Un haut responsable algérien a demandé “l’interdiction d’entrée” dans le pays “à tout réfugié africain ou syrien” et “de refouler ceux résidant de manière illégale”.

Dans une interview parue dimanche dans le quotidien arabophone "Al-Mihwar Al-Yawmy", le président de la Commission nationale consultative de protection et de promotion des droits de l’homme (CNCPPDH), Farouk Ksentini, a mis en garde contre l’augmentation du nombre des citoyens d’origine africaine ou syrienne en Algérie, que ce soit en qualité de réfugié ou d’immigré.

"Il faut empêcher tout Syrien et les immigrés des nationalités africaines d’entrer au territoire national et de renvoyer l’ensemble des clandestins", a dit M. Ksentini, qui a appelé à "la fermeté" pour stopper leur arrivée en masse.

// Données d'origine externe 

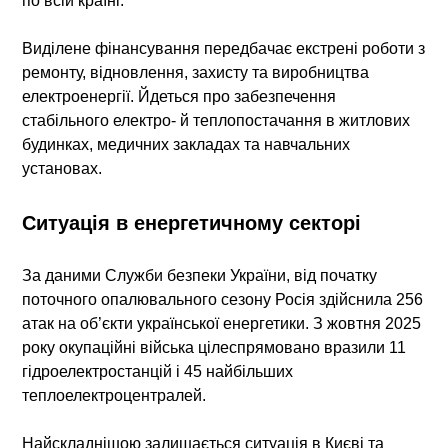
по всій країні.
Виділене фінансування передбачає екстрені роботи з
ремонту, відновлення, захисту та виробництва
електроенергії. Йдеться про забезпечення
стабільного електро- й теплопостачання в житлових
будинках, медичних закладах та навчальних
установах.
Ситуація в енергетичному секторі
За даними Служби безпеки України, від початку
поточного опалювального сезону Росія здійснила 256
атак на об’єкти української енергетики. З жовтня 2025
року окупаційні війська цілеспрямовано вразили 11
гідроелектростанцій і 45 найбільших
теплоелектроцентралей.
Найскладнішою залишається ситуація в Києві та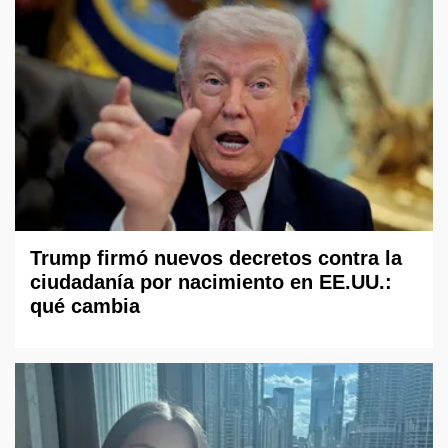
Trump firmó nuevos decretos contra la
ciudadanía por nacimiento en EE.UU.:
qué cambia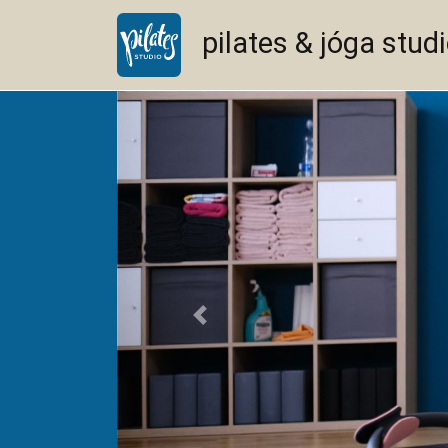
pilates & jóga stud
<--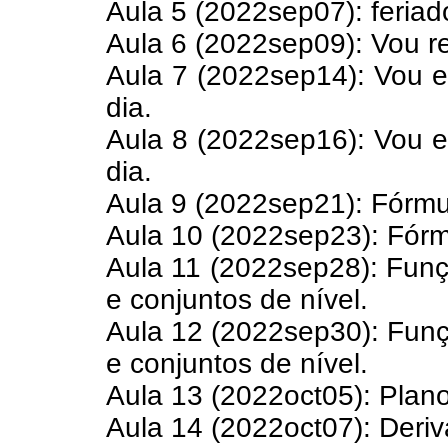
Aula 5 (2022sep07): feriad
Aula 6 (2022sep09): Vou re
Aula 7 (2022sep14): Vou e
dia.
Aula 8 (2022sep16): Vou e
dia.
Aula 9 (2022sep21): Fórmul
Aula 10 (2022sep23): Fórmu
Aula 11 (2022sep28): Funçõ
e conjuntos de nível.
Aula 12 (2022sep30): Funçõ
e conjuntos de nível.
Aula 13 (2022oct05): Plano
Aula 14 (2022oct07): Deriv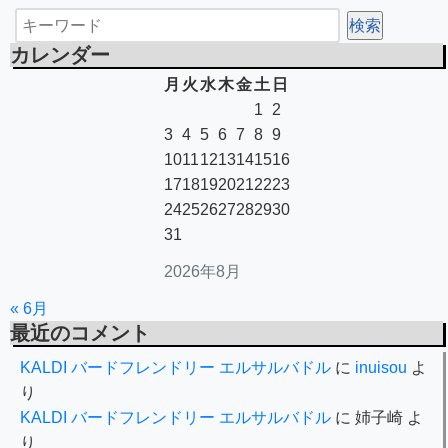
カレンダー
月
火
水
木
金
土
日
1
2
3
4
5
6
7
8
9
10
11
12
13
14
15
16
17
18
19
20
21
22
23
24
25
26
27
28
29
30
31
2026年8月
« 6月
最近のコメント
KALDI バードフレンドリー エルサルバドル
に
inuisou
よ
り
KALDI バードフレンドリー エルサルバドル
に
姉子崎
よ
り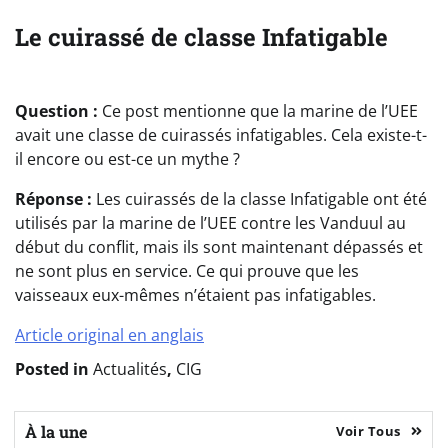
Le cuirassé de classe Infatigable
Question :
Ce post mentionne que la marine de l’UEE
avait une classe de cuirassés infatigables. Cela existe-t-
il encore ou est-ce un mythe ?
Réponse :
Les cuirassés de la classe Infatigable ont été
utilisés par la marine de l’UEE contre les Vanduul au
début du conflit, mais ils sont maintenant dépassés et
ne sont plus en service. Ce qui prouve que les
vaisseaux eux-mêmes n’étaient pas infatigables.
Article original en anglais
Posted in
Actualités
,
CIG
À la une
Voir Tous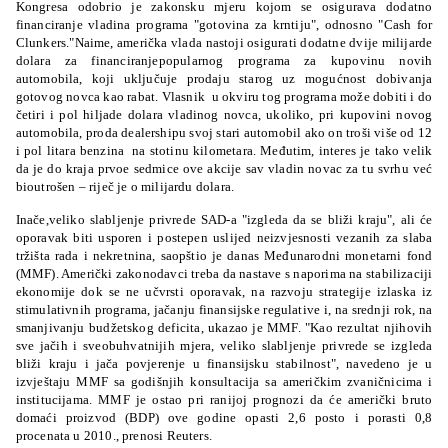
Kongresa odobrio je zakonsku mjeru kojom se osigurava dodatno
financiranje vladina programa "gotovina za krntiju", odnosno "Cash for
Clunkers."
Naime, američka vlada nastoji osigurati dodatne dvije milijarde
dolara za financiranjepopularnog programa za kupovinu novih
automobila, koji uključuje prodaju starog uz mogućnost dobivanja
gotovog novca kao rabat.
Vlasnik
u okviru tog programa može dobiti i do
četiri i pol hiljade dolara vladinog novca, ukoliko, pri kupovini novog
automobila, proda dealershipu svoj stari automobil ako on troši više od 12
i pol litara benzina
na stotinu kilometara.
Međutim, interes je tako velik
da je do kraja prvoe sedmice ove akcije sav vladin novac za tu svrhu već
bioutrošen – riječ je o milijardu dolara.
Inače,v
eliko slabljenje privrede SAD-a "izgleda da se bliži kraju", ali će
oporavak biti usporen i postepen uslijed neizvjesnosti vezanih za slaba
tržišta rada i nekretnina, saopštio je danas Međunarodni monetarni fond
(MMF). Američki zakonodavci treba da nastave s naporima na stabilizaciji
ekonomije dok se ne učvrsti oporavak, na razvoju strategije izlaska iz
stimulativnih programa, jačanju finansijske regulative i, na srednji rok, na
smanjivanju budžetskog deficita, ukazao je MMF. "Kao rezultat njihovih
sve jačih i sveobuhvatnijih mjera, veliko slabljenje privrede se izgleda
bliži kraju i jača povjerenje u finansijsku stabilnost", navedeno je u
izvještaju MMF sa godišnjih konsultacija sa američkim zvaničnicima i
institucijama. MMF je ostao pri ranijoj prognozi da će američki bruto
domaći proizvod (BDP) ove godine opasti 2,6 posto i porasti 0,8
procenata u 2010., prenosi Reuters.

La multiplication du nombre des immigrés, a-t-il considéré, "pose un défi à l’Algérie, aujourd’hui dans l’impossibilité de prendre des mesures au-dessus de sa capacité", d’autant que son pays est confronté "à d’autres priorités", au lieu de juguler "ce fléau qui s’est abattu sur nous".

A ce propos, le journal "Al-Mihwar Al-Yawmy", qui ne précise pas ses sources, rapporte que les autorités algériennes ont décidé de réduire à 45 jours, au lieu de 3 à 6 mois en vigueur, le permis de séjour des Syriens et des Africains.